Judge Garland ruled against the CIA when the American Civil Liberties Union sued to obtain records relating to the use of drones to carry out targeted killings. In classic Bourne Identity style, the CIA had refused to confirm or deny the existence of any such records. Given the fact that the President had already acknowledged the use of drone strikes in Pakistan and Afghanistan, Judge Garland was unimpressed by the CIA’s arguments. “It is neither logical nor plausible to maintain that the Agency does not have any documents about drone strikes,” he wrote.
He also had a case involving the death of Princess Diana and her boyfriend, Dodi Al-Fayed, in a car crash in Paris in 1997. Al-Fayed’s father had made a FOIA request for documents from the CIA, claiming that the NSA had recorded the Princess’ telephone conversations and that MI6, Britain’s spy agency, might have been involved in the deaths. But the case was just about getting his FOIA request expedited. Judge Garland found that he had not demonstrated a “compelling need” for faster service.
Friend to polar bears and toads
Judge Garland does have a fairly strong record of support for environmental regulations.
He upheld a move by the EPA to eliminate a loophole that let some homeowners do renovations without worrying about lead paint dust.
He joined an opinion upholding the Fish and Wildlife Service’s determination that “due to the effects of global climate change, the polar bear is likely to become an endangered species and face the threat of extinction within the foreseeable future.”
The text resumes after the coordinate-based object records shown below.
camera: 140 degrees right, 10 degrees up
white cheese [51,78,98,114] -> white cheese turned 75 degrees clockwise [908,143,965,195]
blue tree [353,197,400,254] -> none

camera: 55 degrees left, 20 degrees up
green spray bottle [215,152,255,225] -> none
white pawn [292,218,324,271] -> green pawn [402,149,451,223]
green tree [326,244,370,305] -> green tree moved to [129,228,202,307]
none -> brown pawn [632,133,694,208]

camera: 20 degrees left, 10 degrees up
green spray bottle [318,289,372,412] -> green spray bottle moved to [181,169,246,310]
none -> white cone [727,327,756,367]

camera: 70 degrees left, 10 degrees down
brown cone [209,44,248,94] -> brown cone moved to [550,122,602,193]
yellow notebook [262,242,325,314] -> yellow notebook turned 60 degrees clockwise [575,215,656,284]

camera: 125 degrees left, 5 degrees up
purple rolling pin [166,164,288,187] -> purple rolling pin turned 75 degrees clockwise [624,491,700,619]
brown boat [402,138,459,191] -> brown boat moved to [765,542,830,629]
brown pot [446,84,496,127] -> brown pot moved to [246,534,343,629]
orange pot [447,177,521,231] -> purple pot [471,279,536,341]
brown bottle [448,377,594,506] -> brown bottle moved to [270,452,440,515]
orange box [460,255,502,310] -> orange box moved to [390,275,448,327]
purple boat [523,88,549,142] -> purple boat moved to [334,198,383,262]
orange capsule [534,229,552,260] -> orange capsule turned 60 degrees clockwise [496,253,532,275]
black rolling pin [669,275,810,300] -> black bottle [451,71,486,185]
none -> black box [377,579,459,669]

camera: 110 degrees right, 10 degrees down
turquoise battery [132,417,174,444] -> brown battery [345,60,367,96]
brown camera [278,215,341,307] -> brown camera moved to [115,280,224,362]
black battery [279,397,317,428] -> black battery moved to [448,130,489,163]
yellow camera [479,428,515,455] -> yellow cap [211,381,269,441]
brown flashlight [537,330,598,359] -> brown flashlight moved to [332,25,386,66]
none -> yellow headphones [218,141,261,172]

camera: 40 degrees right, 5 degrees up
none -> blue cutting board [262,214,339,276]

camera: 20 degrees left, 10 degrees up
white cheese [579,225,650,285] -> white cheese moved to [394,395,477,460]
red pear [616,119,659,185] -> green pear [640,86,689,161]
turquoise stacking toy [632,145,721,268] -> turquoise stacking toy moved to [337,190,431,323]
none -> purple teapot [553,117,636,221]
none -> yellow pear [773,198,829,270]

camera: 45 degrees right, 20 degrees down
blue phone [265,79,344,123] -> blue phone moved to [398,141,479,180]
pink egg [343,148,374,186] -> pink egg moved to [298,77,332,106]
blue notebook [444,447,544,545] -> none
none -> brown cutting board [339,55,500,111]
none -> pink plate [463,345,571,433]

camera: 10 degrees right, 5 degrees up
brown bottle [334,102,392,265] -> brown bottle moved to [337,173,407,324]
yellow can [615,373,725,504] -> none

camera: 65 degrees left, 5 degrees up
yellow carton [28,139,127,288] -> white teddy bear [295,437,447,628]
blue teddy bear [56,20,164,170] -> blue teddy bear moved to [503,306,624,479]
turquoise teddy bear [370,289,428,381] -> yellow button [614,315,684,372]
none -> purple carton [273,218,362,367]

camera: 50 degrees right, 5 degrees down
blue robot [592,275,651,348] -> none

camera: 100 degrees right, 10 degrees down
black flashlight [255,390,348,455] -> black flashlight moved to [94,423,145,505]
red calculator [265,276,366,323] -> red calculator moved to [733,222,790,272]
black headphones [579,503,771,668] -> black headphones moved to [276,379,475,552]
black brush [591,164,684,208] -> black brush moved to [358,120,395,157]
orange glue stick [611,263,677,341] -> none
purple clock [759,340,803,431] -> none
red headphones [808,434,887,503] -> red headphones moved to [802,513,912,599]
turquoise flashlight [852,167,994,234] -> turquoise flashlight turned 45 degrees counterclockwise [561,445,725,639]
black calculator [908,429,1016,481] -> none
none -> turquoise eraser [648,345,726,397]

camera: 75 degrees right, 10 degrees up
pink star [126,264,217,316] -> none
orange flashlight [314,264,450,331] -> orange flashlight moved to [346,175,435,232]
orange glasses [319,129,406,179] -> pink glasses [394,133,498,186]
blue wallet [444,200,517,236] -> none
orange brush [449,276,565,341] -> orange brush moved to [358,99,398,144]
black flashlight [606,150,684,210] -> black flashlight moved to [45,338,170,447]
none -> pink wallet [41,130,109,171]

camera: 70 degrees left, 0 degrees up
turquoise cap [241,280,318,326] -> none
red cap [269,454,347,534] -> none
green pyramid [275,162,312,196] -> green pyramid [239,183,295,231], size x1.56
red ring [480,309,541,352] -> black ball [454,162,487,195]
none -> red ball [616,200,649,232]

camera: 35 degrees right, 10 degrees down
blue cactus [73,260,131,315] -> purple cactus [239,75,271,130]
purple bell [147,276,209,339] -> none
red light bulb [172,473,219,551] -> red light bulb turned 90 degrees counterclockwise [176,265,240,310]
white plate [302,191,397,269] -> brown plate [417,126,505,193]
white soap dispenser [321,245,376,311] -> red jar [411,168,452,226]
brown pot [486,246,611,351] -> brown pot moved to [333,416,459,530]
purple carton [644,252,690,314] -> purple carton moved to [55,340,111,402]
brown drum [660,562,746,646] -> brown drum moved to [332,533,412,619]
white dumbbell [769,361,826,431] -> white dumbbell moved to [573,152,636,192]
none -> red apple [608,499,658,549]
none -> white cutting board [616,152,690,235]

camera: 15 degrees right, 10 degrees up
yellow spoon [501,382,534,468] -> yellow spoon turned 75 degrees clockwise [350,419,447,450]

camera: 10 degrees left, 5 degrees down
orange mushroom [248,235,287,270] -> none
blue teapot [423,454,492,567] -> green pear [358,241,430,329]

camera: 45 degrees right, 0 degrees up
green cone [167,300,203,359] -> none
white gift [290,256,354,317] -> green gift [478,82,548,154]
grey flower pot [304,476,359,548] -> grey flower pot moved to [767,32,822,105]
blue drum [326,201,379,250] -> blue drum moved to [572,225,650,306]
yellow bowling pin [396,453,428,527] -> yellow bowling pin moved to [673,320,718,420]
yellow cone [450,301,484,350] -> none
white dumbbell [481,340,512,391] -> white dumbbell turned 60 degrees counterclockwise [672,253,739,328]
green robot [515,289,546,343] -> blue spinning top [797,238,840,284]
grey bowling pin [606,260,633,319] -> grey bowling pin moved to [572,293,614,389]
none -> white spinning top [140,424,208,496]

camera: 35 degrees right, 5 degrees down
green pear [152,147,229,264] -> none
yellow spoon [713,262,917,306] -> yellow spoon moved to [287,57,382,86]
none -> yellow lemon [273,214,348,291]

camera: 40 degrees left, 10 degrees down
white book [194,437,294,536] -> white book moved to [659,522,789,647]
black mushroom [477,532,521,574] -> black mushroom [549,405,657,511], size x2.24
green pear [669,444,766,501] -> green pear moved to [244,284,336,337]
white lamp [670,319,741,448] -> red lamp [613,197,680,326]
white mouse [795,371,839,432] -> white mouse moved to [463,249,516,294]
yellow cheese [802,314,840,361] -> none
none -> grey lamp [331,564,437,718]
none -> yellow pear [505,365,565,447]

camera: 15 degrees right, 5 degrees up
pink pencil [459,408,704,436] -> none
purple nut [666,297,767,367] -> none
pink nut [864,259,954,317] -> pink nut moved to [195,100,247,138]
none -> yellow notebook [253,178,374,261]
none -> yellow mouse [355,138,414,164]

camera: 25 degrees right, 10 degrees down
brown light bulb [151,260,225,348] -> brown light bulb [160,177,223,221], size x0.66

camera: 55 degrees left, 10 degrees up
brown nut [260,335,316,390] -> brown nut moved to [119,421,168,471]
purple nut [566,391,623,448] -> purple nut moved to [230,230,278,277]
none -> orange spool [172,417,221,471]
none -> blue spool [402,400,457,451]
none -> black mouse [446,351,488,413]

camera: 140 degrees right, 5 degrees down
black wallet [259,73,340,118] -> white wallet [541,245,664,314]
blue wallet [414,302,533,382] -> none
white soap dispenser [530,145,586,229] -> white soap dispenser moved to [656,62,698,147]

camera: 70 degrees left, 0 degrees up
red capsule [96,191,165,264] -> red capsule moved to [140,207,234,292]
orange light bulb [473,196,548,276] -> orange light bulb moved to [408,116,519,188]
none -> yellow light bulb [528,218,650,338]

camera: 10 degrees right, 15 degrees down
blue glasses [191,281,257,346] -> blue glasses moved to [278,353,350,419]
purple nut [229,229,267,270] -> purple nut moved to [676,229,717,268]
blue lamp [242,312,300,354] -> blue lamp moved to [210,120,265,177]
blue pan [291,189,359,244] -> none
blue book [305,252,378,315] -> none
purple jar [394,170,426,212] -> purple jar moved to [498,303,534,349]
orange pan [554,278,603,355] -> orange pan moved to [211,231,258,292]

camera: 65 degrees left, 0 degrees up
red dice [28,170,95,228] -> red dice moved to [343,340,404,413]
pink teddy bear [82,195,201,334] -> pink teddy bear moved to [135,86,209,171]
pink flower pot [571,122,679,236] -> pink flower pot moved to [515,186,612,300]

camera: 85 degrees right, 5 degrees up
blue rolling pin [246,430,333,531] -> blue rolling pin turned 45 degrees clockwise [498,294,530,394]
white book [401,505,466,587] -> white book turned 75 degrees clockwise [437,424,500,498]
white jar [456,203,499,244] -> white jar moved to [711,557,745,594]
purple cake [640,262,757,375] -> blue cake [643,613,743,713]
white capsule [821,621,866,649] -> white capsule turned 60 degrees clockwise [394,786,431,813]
When the developers tried to argue that the toads themselves did not conduct economic activity and so could not be regulated, Judge Garland set them straight:
The regulated activity is Rancho Viejo’s planned commercial development, not the arroyo toad that it threatens. The Endangered Species Act does not purport to tell toads what they may or may not do.
Finally, Garland voted to uphold EPA regulations of power plant emissions to limit the dispersion of mercury and other toxins. This decision was by reversed by the Supreme Court last June, on the grounds that the EPA hadn’t considered the costs to the utilities.
The opinion’s author? Justice Scalia.